Understanding the rules and procedures is an important matter. There are about 65 pages of rules which govern how we do things in the Legislature. One topic that gets a lot of attention is the cloture rule. A motion to invoke cloture is made when you want to stop debate, usually a filibuster, and take an immediate vote. The presiding officer (usually the Speaker or Lt. Governor) can rule the motion out of order if he/she determines there has not yet been full and fair debate on the issue, and that decision cannot be challenged.
If the Speaker allows the cloture motion, all debate ceases. The first vote taken is whether or not to invoke cloture and it needs a two-thirds vote (33) to pass. If it passes, the next vote is whether or not to advance the bill (or any amendments, in order, if they were offered). However, if the cloture vote fails by not getting the 33 votes, debate ends on the bill for the day. In recent years, it would also signal the end of debate on that bill for the entire session because there is rarely enough time for bills to be placed back on the agenda. As a result, cloture should be used as a last resort since it has come to determine the fate of a bill for the rest of the session.

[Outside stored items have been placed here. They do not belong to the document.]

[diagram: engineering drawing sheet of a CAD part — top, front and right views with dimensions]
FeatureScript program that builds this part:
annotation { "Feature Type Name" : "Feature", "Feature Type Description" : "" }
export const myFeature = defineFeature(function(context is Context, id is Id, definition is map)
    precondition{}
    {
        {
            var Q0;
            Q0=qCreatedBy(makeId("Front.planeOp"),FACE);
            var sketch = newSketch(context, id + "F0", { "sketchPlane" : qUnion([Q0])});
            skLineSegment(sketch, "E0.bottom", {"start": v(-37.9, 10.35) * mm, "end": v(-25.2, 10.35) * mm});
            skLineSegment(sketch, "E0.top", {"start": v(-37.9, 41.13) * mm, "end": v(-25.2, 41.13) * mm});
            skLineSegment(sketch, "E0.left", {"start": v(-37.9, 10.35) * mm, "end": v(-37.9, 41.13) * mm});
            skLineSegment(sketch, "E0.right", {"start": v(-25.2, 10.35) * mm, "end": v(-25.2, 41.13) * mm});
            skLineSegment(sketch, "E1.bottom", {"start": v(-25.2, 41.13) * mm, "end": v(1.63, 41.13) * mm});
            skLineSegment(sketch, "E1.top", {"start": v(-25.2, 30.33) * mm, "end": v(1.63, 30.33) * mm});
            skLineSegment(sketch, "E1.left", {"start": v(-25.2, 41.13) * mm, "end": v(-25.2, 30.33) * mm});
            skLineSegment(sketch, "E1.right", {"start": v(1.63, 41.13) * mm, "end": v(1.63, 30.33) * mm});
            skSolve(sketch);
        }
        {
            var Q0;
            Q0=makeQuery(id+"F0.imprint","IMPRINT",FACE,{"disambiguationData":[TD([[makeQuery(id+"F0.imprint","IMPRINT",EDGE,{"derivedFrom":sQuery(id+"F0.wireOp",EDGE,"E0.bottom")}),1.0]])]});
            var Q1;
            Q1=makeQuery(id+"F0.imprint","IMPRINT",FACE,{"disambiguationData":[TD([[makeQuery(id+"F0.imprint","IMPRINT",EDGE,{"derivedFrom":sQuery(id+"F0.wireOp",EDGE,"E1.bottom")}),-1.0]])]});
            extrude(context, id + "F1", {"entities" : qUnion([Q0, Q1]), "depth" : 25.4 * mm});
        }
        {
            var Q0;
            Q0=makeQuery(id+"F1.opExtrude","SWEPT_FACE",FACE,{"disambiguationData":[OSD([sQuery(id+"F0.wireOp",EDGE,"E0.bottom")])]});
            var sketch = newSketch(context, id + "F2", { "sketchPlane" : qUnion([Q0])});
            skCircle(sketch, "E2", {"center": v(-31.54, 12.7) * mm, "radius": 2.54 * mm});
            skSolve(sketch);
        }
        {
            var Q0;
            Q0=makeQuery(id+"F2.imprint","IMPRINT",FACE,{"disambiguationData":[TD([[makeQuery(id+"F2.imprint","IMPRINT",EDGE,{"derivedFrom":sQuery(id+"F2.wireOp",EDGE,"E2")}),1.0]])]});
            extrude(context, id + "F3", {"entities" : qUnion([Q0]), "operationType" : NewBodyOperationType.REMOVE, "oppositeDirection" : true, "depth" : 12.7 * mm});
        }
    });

A more common way to end debate is to “call the question” or “previous question” and if five members raise their hands in agreement when asked by the Speaker, debate can cease and a vote can be taken. Again, the Speaker or presiding officer can rule the motion out of order if he/she feels there has not been adequate debate on the issue. This ruling can be overruled by a motion to overrule the chair and a simple majority vote of the Legislature.

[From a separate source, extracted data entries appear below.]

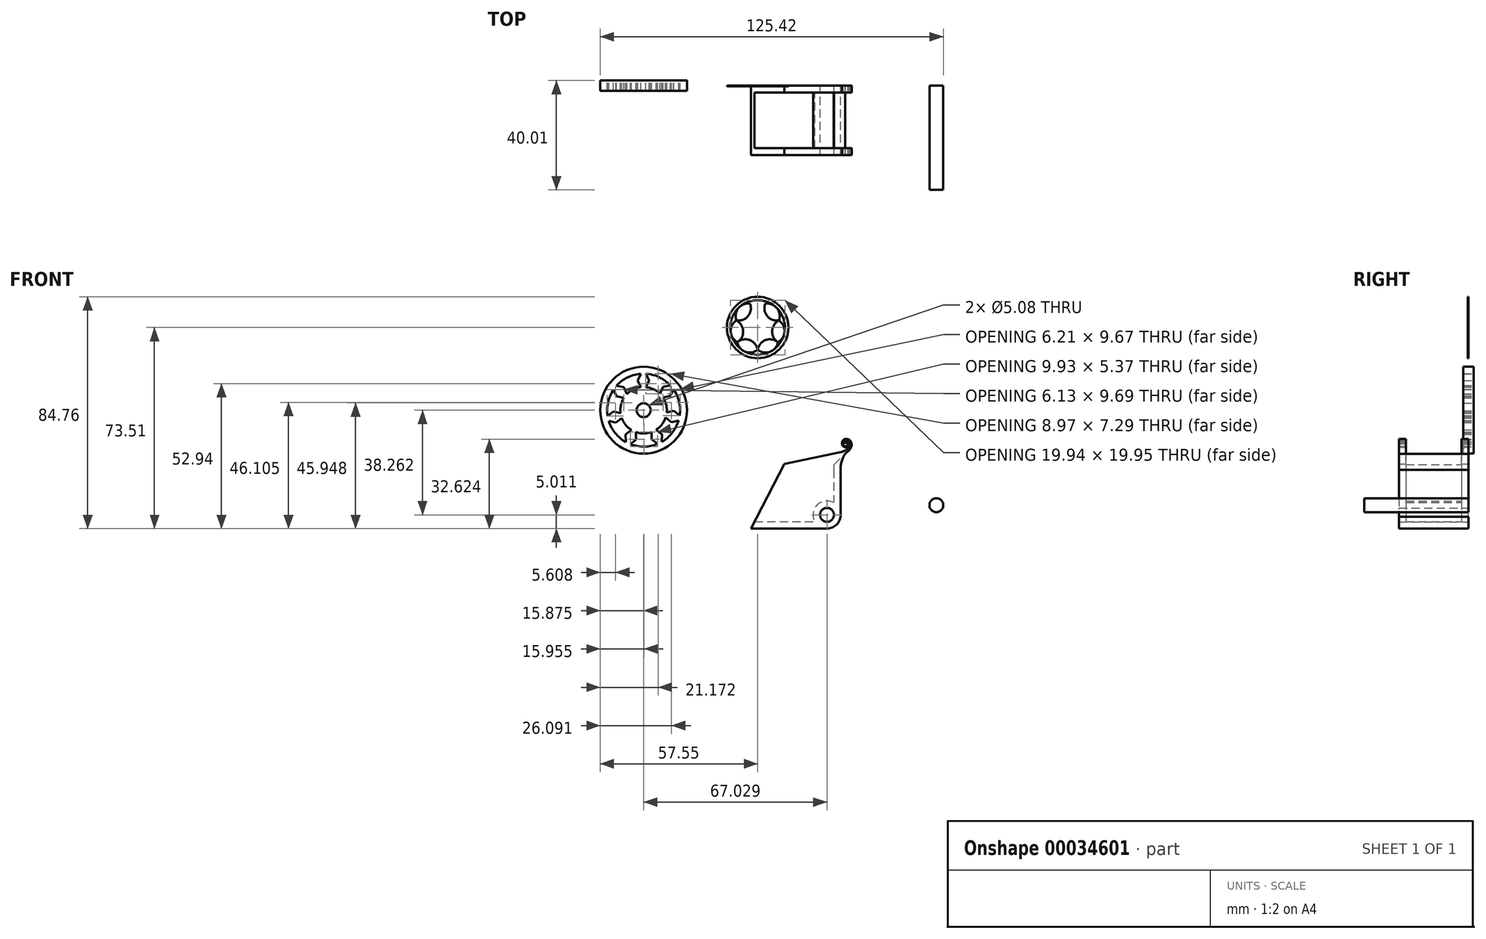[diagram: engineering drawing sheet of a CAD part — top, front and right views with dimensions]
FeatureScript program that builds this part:
annotation { "Feature Type Name" : "Feature", "Feature Type Description" : "" }
export const myFeature = defineFeature(function(context is Context, id is Id, definition is map)
    precondition{}
    {
        {
            var Q0;
            Q0=qCreatedBy(makeId("Front.planeOp"),FACE);
            var sketch = newSketch(context, id + "F0", { "sketchPlane" : qUnion([Q0])});
            skLineSegment(sketch, "E0", {"start": v(-14.54, -20.52) * mm, "end": v(13.23, -20.52) * mm});
            skLineSegment(sketch, "E1", {"start": v(18.2, 7.38) * mm, "end": v(-2.33, 3.11) * mm});
            skLineSegment(sketch, "E2", {"start": v(-2.33, 3.11) * mm, "end": v(-14.54, -20.52) * mm});
            skArc(sketch, "E3", {"start": v(13.23, -20.52) * mm, "mid": v(16.54, -19.27) * mm, "end": v(18.2, -16.16) * mm});
            skLineSegment(sketch, "E4.left", {"start": v(18.2, -0.57) * mm, "end": v(18.2, -0.57) * mm});
            skArc(sketch, "E5", {"start": v(18.2, 7.38) * mm, "mid": v(20.01, 8.1) * mm, "end": v(21.47, 9.4) * mm});
            skArc(sketch, "E6", {"start": v(21.47, 9.4) * mm, "mid": v(21.14, 11.42) * mm, "end": v(19.16, 10.9) * mm});
            skArc(sketch, "E7", {"start": v(19.16, 10.9) * mm, "mid": v(19.64, 9.63) * mm, "end": v(20.84, 10.26) * mm});
            skArc(sketch, "E8", {"start": v(20.84, 10.26) * mm, "mid": v(20.51, 10.8) * mm, "end": v(19.96, 10.48) * mm});
            skLineSegment(sketch, "E9", {"start": v(19.84, 6.78) * mm, "end": v(21.47, 8.34) * mm});
            skArc(sketch, "E10", {"start": v(21.47, 8.34) * mm, "mid": v(22.23, 10.05) * mm, "end": v(21.54, 11.8) * mm});
            skArc(sketch, "E11", {"start": v(21.54, 11.8) * mm, "mid": v(19.4, 11.99) * mm, "end": v(18.9, 9.88) * mm});
            skArc(sketch, "E12", {"start": v(18.9, 9.88) * mm, "mid": v(20.42, 9.3) * mm, "end": v(21.22, 10.7) * mm});
            skArc(sketch, "E13", {"start": v(21.22, 10.7) * mm, "mid": v(20.48, 11.2) * mm, "end": v(19.96, 10.48) * mm});
            skArc(sketch, "E14", {"start": v(19.84, 6.78) * mm, "mid": v(18.56, 4) * mm, "end": v(18.2, 0.95) * mm});
            skLineSegment(sketch, "E15.trimOffspring", {"start": v(18.2, 1.72) * mm, "end": v(18.2, -16.16) * mm});
            skPoint(sketch, "E16.end.orphan", {"position": v(18.2, 5.22) * mm});
            skCircle(sketch, "E17", {"center": v(13.23, -15.5) * mm, "radius": 2.54 * mm});
            skSolve(sketch);
        }
        {
            var Q0;
            Q0=makeQuery(id+"F0.imprint","IMPRINT",FACE,{"disambiguationData":[TD([[makeQuery(id+"F0.imprint","IMPRINT",EDGE,{"derivedFrom":sQuery(id+"F0.wireOp",EDGE,"E0")}),1.0]])]});
            extrude(context, id + "F1", {"entities" : qUnion([Q0]), "depth" : 25.4 * mm});
        }
        {
            var Q0;
            Q0=makeQuery(id+"F1.opExtrude","SWEPT_FACE",FACE,{"disambiguationData":[OSD([sQuery(id+"F0.wireOp",EDGE,"E2")])]});
            var Q1;
            Q1=makeQuery(id+"F1.opExtrude","SWEPT_FACE",FACE,{"disambiguationData":[OSD([sQuery(id+"F0.wireOp",EDGE,"E1")])]});
            var Q2;
            Q2=makeQuery(id+"F1.opExtrude","SWEPT_FACE",FACE,{"disambiguationData":[OSD([sQuery(id+"F0.wireOp",EDGE,"E8")])]});
            var Q3;
            Q3=makeQuery(id+"F1.opExtrude","SWEPT_FACE",FACE,{"disambiguationData":[OSD([sQuery(id+"F0.wireOp",EDGE,"E6")])]});
            var Q4;
            Q4=makeQuery(id+"F1.opExtrude","SWEPT_FACE",FACE,{"disambiguationData":[OSD([sQuery(id+"F0.wireOp",EDGE,"E5")])]});
            var Q5;
            Q5=makeQuery(id+"F1.opExtrude","SWEPT_FACE",FACE,{"disambiguationData":[OSD([sQuery(id+"F0.wireOp",EDGE,"E9")])]});
            var Q6;
            Q6=makeQuery(id+"F1.opExtrude","SWEPT_FACE",FACE,{"disambiguationData":[OSD([sQuery(id+"F0.wireOp",EDGE,"E12")])]});
            var Q7;
            Q7=makeQuery(id+"F1.opExtrude","SWEPT_FACE",FACE,{"disambiguationData":[OSD([sQuery(id+"F0.wireOp",EDGE,"E13")])]});
            var Q8;
            Q8=makeQuery(id+"F1.opExtrude","SWEPT_FACE",FACE,{"disambiguationData":[OSD([sQuery(id+"F0.wireOp",EDGE,"E7")])]});
            var Q9;
            Q9=makeQuery(id+"F1.opExtrude","SWEPT_FACE",FACE,{"disambiguationData":[OSD([sQuery(id+"F0.wireOp",EDGE,"E11")])]});
            var Q10;
            Q10=makeQuery(id+"F1.opExtrude","SWEPT_FACE",FACE,{"disambiguationData":[OSD([sQuery(id+"F0.wireOp",EDGE,"E10")])]});
            shell(context, id + "F2", {"entities" : qUnion([Q0, Q1, Q2, Q3, Q4, Q5, Q6, Q7, Q8, Q9, Q10]), "thickness" : 2.54 * mm});
        }
        {
            var Q0;
            Q0=qCreatedBy(makeId("Front.planeOp"),FACE);
            var sketch = newSketch(context, id + "F3", { "sketchPlane" : qUnion([Q0])});
            skCircle(sketch, "E18", {"center": v(-53.8, 22.75) * mm, "radius": 13.33 * mm});
            skCircle(sketch, "E19.0", {"center": v(-53.8, 22.75) * mm, "radius": 15.88 * mm});
            skCircle(sketch, "E20", {"center": v(-53.8, 22.75) * mm, "radius": 8.49 * mm});
            skPoint(sketch, "E21.end.orphan", {"position": v(-46.16, 26.45) * mm});
            skPoint(sketch, "E22.end.orphan", {"position": v(-53.8, 31.24) * mm});
            skPoint(sketch, "E23.start.orphan", {"position": v(-61.43, 26.45) * mm});
            skPoint(sketch, "E24.start.orphan", {"position": v(-53.8, 14.27) * mm});
            skPoint(sketch, "E25.start.orphan", {"position": v(-46.16, 19.06) * mm});
            skCircle(sketch, "E26", {"center": v(-53.8, 22.75) * mm, "radius": 2.54 * mm});
            skLineSegment(sketch, "E27", {"start": v(-54.78, 36.05) * mm, "end": v(-55.99, 33.62) * mm});
            skLineSegment(sketch, "E28", {"start": v(-55.99, 33.62) * mm, "end": v(-54.78, 31.18) * mm});
            skLineSegment(sketch, "E29", {"start": v(-52.99, 31.2) * mm, "end": v(-51.77, 33.62) * mm});
            skLineSegment(sketch, "E30", {"start": v(-51.77, 33.62) * mm, "end": v(-52.99, 36.06) * mm});
            skLineSegment(sketch, "E31.1.0", {"start": v(-61.03, 31.11) * mm, "end": v(-63.7, 31.69) * mm});
            skLineSegment(sketch, "E31.1.1", {"start": v(-59.9, 28.65) * mm, "end": v(-61.03, 31.11) * mm});
            skLineSegment(sketch, "E31.1.2", {"start": v(-63.66, 27.82) * mm, "end": v(-61, 27.24) * mm});
            skLineSegment(sketch, "E31.1.3", {"start": v(-64.8, 30.28) * mm, "end": v(-63.66, 27.82) * mm});
            skLineSegment(sketch, "E31.2.0", {"start": v(-64.84, 22.3) * mm, "end": v(-66.95, 20.58) * mm});
            skLineSegment(sketch, "E31.2.1", {"start": v(-62.21, 21.66) * mm, "end": v(-64.84, 22.3) * mm});
            skLineSegment(sketch, "E31.2.2", {"start": v(-63.9, 18.2) * mm, "end": v(-61.8, 19.92) * mm});
            skLineSegment(sketch, "E31.2.3", {"start": v(-66.54, 18.83) * mm, "end": v(-63.9, 18.2) * mm});
            skLineSegment(sketch, "E32.1.3.0", {"start": v(-60.34, 13.84) * mm, "end": v(-60.3, 11.11) * mm});
            skLineSegment(sketch, "E32.3.3.0", {"start": v(-58.2, 15.5) * mm, "end": v(-60.34, 13.84) * mm});
            skLineSegment(sketch, "E32.6.3.0", {"start": v(-56.54, 12) * mm, "end": v(-56.57, 14.73) * mm});
            skLineSegment(sketch, "E32.9.3.0", {"start": v(-58.68, 10.34) * mm, "end": v(-56.54, 12) * mm});
            skLineSegment(sketch, "E32.1.4.0", {"start": v(-50.9, 12.08) * mm, "end": v(-48.75, 10.4) * mm});
            skLineSegment(sketch, "E32.3.4.0", {"start": v(-50.86, 14.8) * mm, "end": v(-50.9, 12.08) * mm});
            skLineSegment(sketch, "E32.6.4.0", {"start": v(-47.1, 13.9) * mm, "end": v(-49.25, 15.59) * mm});
            skLineSegment(sketch, "E32.9.4.0", {"start": v(-47.14, 11.2) * mm, "end": v(-47.1, 13.9) * mm});
            skLineSegment(sketch, "E33.1.5.0", {"start": v(-43.65, 18.36) * mm, "end": v(-41, 19) * mm});
            skLineSegment(sketch, "E33.3.5.0", {"start": v(-45.74, 20.08) * mm, "end": v(-43.65, 18.36) * mm});
            skLineSegment(sketch, "E33.6.5.0", {"start": v(-42.7, 22.47) * mm, "end": v(-45.36, 21.84) * mm});
            skLineSegment(sketch, "E33.9.5.0", {"start": v(-40.61, 20.75) * mm, "end": v(-42.7, 22.47) * mm});
            skLineSegment(sketch, "E33.1.6.0", {"start": v(-44.03, 27.95) * mm, "end": v(-42.88, 30.42) * mm});
            skLineSegment(sketch, "E33.3.6.0", {"start": v(-46.69, 27.39) * mm, "end": v(-44.03, 27.95) * mm});
            skLineSegment(sketch, "E33.6.6.0", {"start": v(-46.66, 31.24) * mm, "end": v(-47.82, 28.78) * mm});
            skLineSegment(sketch, "E33.9.6.0", {"start": v(-44.01, 31.81) * mm, "end": v(-46.66, 31.24) * mm});
            skSolve(sketch);
        }
        {
            var Q0;
            Q0=makeQuery(id+"F3.imprint","IMPRINT",FACE,{"disambiguationData":[TD([[makeQuery(id+"F3.imprint","IMPRINT",EDGE,{"derivedFrom":sQuery(id+"F3.wireOp",EDGE,"E19.0")}),1.0]])]});
            var Q1;
            {var subQ0=sQuery(id+"F3.wireOp",EDGE,"E20");var subQ8=makeQuery(id+"F3.imprint","IMPRINT",VERTEX,{"disambiguationData":[OD(0.0)],"derivedFrom":subQ0});Q1=makeQuery(id+"F3.imprint","IMPRINT",FACE,{"disambiguationData":[TD([[makeQuery(id+"F3.imprint","IMPRINT",EDGE,{"disambiguationData":[TD([[subQ8,1.0]])],"derivedFrom":subQ0}),1.0]])]});}
            var Q2;
            {var subQ0=sQuery(id+"F3.wireOp",EDGE,"E20");var subQ2=makeQuery(id+"F3.imprint","INTERSECT",VERTEX,{"derivedFrom":[subQ0,sQuery(id+"F3.wireOp",EDGE,"E21")]});Q2=makeQuery(id+"F3.imprint","IMPRINT",FACE,{"disambiguationData":[TD([[makeQuery(id+"F3.imprint","IMPRINT",EDGE,{"disambiguationData":[TD([[subQ2,-1.0]])],"derivedFrom":subQ0}),1.0]])]});}
            var Q3;
            Q3=makeQuery(id+"F3.imprint","IMPRINT",FACE,{"disambiguationData":[TD([[makeQuery(id+"F3.imprint","IMPRINT",EDGE,{"derivedFrom":sQuery(id+"F3.wireOp",EDGE,"E20")}),1.0]])]});
            var Q4;
            {var subQ3=sQuery(id+"F3.wireOp",EDGE,"E27");Q4=makeQuery(id+"F3.imprint","IMPRINT",FACE,{"disambiguationData":[TD([[makeQuery(id+"F3.imprint","IMPRINT",EDGE,{"derivedFrom":subQ3}),1.0]])]});}
            var Q5;
            {var subQ3=sQuery(id+"F3.wireOp",EDGE,"E33.1.6.0");Q5=makeQuery(id+"F3.imprint","IMPRINT",FACE,{"disambiguationData":[TD([[makeQuery(id+"F3.imprint","IMPRINT",EDGE,{"derivedFrom":subQ3}),1.0]])]});}
            var Q6;
            {var subQ2=sQuery(id+"F3.wireOp",EDGE,"E33.1.5.0");Q6=makeQuery(id+"F3.imprint","IMPRINT",FACE,{"disambiguationData":[TD([[makeQuery(id+"F3.imprint","IMPRINT",EDGE,{"derivedFrom":subQ2}),1.0]])]});}
            var Q7;
            {var subQ4=sQuery(id+"F3.wireOp",EDGE,"E32.1.4.0");Q7=makeQuery(id+"F3.imprint","IMPRINT",FACE,{"disambiguationData":[TD([[makeQuery(id+"F3.imprint","IMPRINT",EDGE,{"derivedFrom":subQ4}),1.0]])]});}
            var Q8;
            {var subQ3=sQuery(id+"F3.wireOp",EDGE,"E32.1.3.0");Q8=makeQuery(id+"F3.imprint","IMPRINT",FACE,{"disambiguationData":[TD([[makeQuery(id+"F3.imprint","IMPRINT",EDGE,{"derivedFrom":subQ3}),1.0]])]});}
            var Q9;
            {var subQ3=sQuery(id+"F3.wireOp",EDGE,"E31.2.0");Q9=makeQuery(id+"F3.imprint","IMPRINT",FACE,{"disambiguationData":[TD([[makeQuery(id+"F3.imprint","IMPRINT",EDGE,{"derivedFrom":subQ3}),1.0]])]});}
            var Q10;
            {var subQ3=sQuery(id+"F3.wireOp",EDGE,"E31.1.0");Q10=makeQuery(id+"F3.imprint","IMPRINT",FACE,{"disambiguationData":[TD([[makeQuery(id+"F3.imprint","IMPRINT",EDGE,{"derivedFrom":subQ3}),1.0]])]});}
            extrude(context, id + "F4", {"entities" : qUnion([Q0, Q1, Q2, Q3, Q4, Q5, Q6, Q7, Q8, Q9, Q10]), "endBound" : BoundingType.SYMMETRIC, "depth" : 3.8 * mm});
        }
        {
            var Q0;
            Q0=qCreatedBy(makeId("Front.planeOp"),FACE);
            var sketch = newSketch(context, id + "F5", { "sketchPlane" : qUnion([Q0])});
            skCircle(sketch, "E34", {"center": v(53.2, -11.99) * mm, "radius": 2.54 * mm});
            skSolve(sketch);
        }
        {
            var Q0;
            Q0 = qSketchRegion(id + "F5", true);
            extrude(context, id + "F6", {"entities" : qUnion([Q0]), "depth" : 38.1 * mm});
        }
        {
            var Q0;
            Q0=qCreatedBy(makeId("Front.planeOp"),FACE);
            var sketch = newSketch(context, id + "F7", { "sketchPlane" : qUnion([Q0])});
            skArc(sketch, "E35", {"start": v(-12.12, 44.83) * mm, "mid": v(-15.02, 48.37) * mm, "end": v(-19.53, 47.63) * mm});
            skPoint(sketch, "E35.startSnap0", {"position": v(-12.12, 44.83) * mm});
            skArc(sketch, "E36", {"start": v(-19.53, 47.63) * mm, "mid": v(-16.63, 44.1) * mm, "end": v(-12.12, 44.83) * mm});
            skArc(sketch, "E37", {"start": v(-19.53, 47.63) * mm, "mid": v(-17.42, 51.69) * mm, "end": v(-19.87, 55.54) * mm});
            skArc(sketch, "E38", {"start": v(-19.87, 55.54) * mm, "mid": v(-21.98, 51.49) * mm, "end": v(-19.53, 47.63) * mm});
            skArc(sketch, "E39", {"start": v(-14.9, 61.7) * mm, "mid": v(-19.16, 60.06) * mm, "end": v(-19.87, 55.54) * mm});
            skArc(sketch, "E40", {"start": v(-19.87, 55.54) * mm, "mid": v(-15.6, 57.18) * mm, "end": v(-14.9, 61.7) * mm});
            skArc(sketch, "E41", {"start": v(-4.37, 55.54) * mm, "mid": v(-5.08, 60.06) * mm, "end": v(-9.35, 61.7) * mm});
            skArc(sketch, "E42", {"start": v(-9.35, 61.7) * mm, "mid": v(-8.64, 57.18) * mm, "end": v(-4.37, 55.54) * mm});
            skArc(sketch, "E43", {"start": v(-4.71, 47.63) * mm, "mid": v(-2.26, 51.49) * mm, "end": v(-4.37, 55.54) * mm});
            skArc(sketch, "E44", {"start": v(-4.37, 55.54) * mm, "mid": v(-6.82, 51.69) * mm, "end": v(-4.71, 47.63) * mm});
            skArc(sketch, "E45", {"start": v(-12.12, 44.83) * mm, "mid": v(-7.6, 44.1) * mm, "end": v(-4.71, 47.63) * mm});
            skArc(sketch, "E46", {"start": v(-4.71, 47.63) * mm, "mid": v(-9.23, 48.37) * mm, "end": v(-12.12, 44.83) * mm});
            skLineSegment(sketch, "E47", {"start": v(-12.12, 44.83) * mm, "end": v(-12.12, 44.83) * mm});
            skCircle(sketch, "E48", {"center": v(-12.12, 52.99) * mm, "radius": 9.98 * mm});
            skCircle(sketch, "E49", {"center": v(-12.12, 52.99) * mm, "radius": 11.25 * mm});
            skSolve(sketch);
        }
        {
            var Q0;
            Q0 = qSketchRegion(id + "F7", true);
            var Q1;
            {var subQ4=sQuery(id+"F7.wireOp",EDGE,"E40");Q1=makeQuery(id+"F7.imprint","IMPRINT",FACE,{"disambiguationData":[TD([[makeQuery(id+"F7.imprint","IMPRINT",EDGE,{"derivedFrom":subQ4}),1.0]])]});}
            var Q2;
            {var subQ0=sQuery(id+"F7.wireOp",EDGE,"E48");var subQ1=sQuery(id+"F7.wireOp",EDGE,"E38");var subQ3=makeQuery(id+"F7.imprint","INTERSECT",VERTEX,{"disambiguationData":[OD(0.0)],"derivedFrom":[subQ1,subQ0]});Q2=makeQuery(id+"F7.imprint","IMPRINT",FACE,{"disambiguationData":[TD([[makeQuery(id+"F7.imprint","IMPRINT",EDGE,{"disambiguationData":[TD([[subQ3,-1.0]])],"derivedFrom":subQ0}),1.0]])]});}
            var Q3;
            {var subQ0=sQuery(id+"F7.wireOp",EDGE,"E48");var subQ1=sQuery(id+"F7.wireOp",EDGE,"E36");var subQ3=makeQuery(id+"F7.imprint","INTERSECT",VERTEX,{"disambiguationData":[OD(0.0)],"derivedFrom":[subQ1,subQ0]});Q3=makeQuery(id+"F7.imprint","IMPRINT",FACE,{"disambiguationData":[TD([[makeQuery(id+"F7.imprint","IMPRINT",EDGE,{"disambiguationData":[TD([[subQ3,-1.0]])],"derivedFrom":subQ0}),1.0]])]});}
            var Q4;
            {var subQ0=sQuery(id+"F7.wireOp",EDGE,"E48");var subQ1=sQuery(id+"F7.wireOp",EDGE,"E45");var subQ3=makeQuery(id+"F7.imprint","INTERSECT",VERTEX,{"disambiguationData":[OD(0.0)],"derivedFrom":[subQ1,subQ0]});Q4=makeQuery(id+"F7.imprint","IMPRINT",FACE,{"disambiguationData":[TD([[makeQuery(id+"F7.imprint","IMPRINT",EDGE,{"disambiguationData":[TD([[subQ3,-1.0]])],"derivedFrom":subQ0}),1.0]])]});}
            var Q5;
            {var subQ0=sQuery(id+"F7.wireOp",EDGE,"E48");var subQ1=sQuery(id+"F7.wireOp",EDGE,"E43");var subQ3=makeQuery(id+"F7.imprint","INTERSECT",VERTEX,{"disambiguationData":[OD(0.0)],"derivedFrom":[subQ1,subQ0]});Q5=makeQuery(id+"F7.imprint","IMPRINT",FACE,{"disambiguationData":[TD([[makeQuery(id+"F7.imprint","IMPRINT",EDGE,{"disambiguationData":[TD([[subQ3,-1.0]])],"derivedFrom":subQ0}),1.0]])]});}
            var Q6;
            {var subQ4=sQuery(id+"F7.wireOp",EDGE,"E42");Q6=makeQuery(id+"F7.imprint","IMPRINT",FACE,{"disambiguationData":[TD([[makeQuery(id+"F7.imprint","IMPRINT",EDGE,{"derivedFrom":subQ4}),1.0]])]});}
            extrude(context, id + "F8", {"entities" : qUnion([Q0, Q1, Q2, Q3, Q4, Q5, Q6]), "depth" : 0.25 * mm});
        }
    });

These rules are vital to keeping order and fairness in the business of the Unicameral. It also makes me appreciate organizations like FFA and 4-H that have parliamentary procedure competitions. Having this knowledge is an excellent skill set for everyone to develop.
I have a couple of bills up for committee hearings next week. On Tuesday the 12th, LB 666 will be heard in Appropriations. This bill provides funding for first responder simulation trucks used for training in rural areas.
LB 472 will go before the Revenue Committee next Wednesday the 13th. This bill would allow counties to levy a sales tax to help pay a federal judgment. It would be limited to the purpose and time needed just for that judgment.
The Legislature advanced LB284 this week which begins the process of collecting sales tax on internet sales. As it stands now, the sales tax would be due starting on April 1st. This will be a welcome addition to a very tight state budget.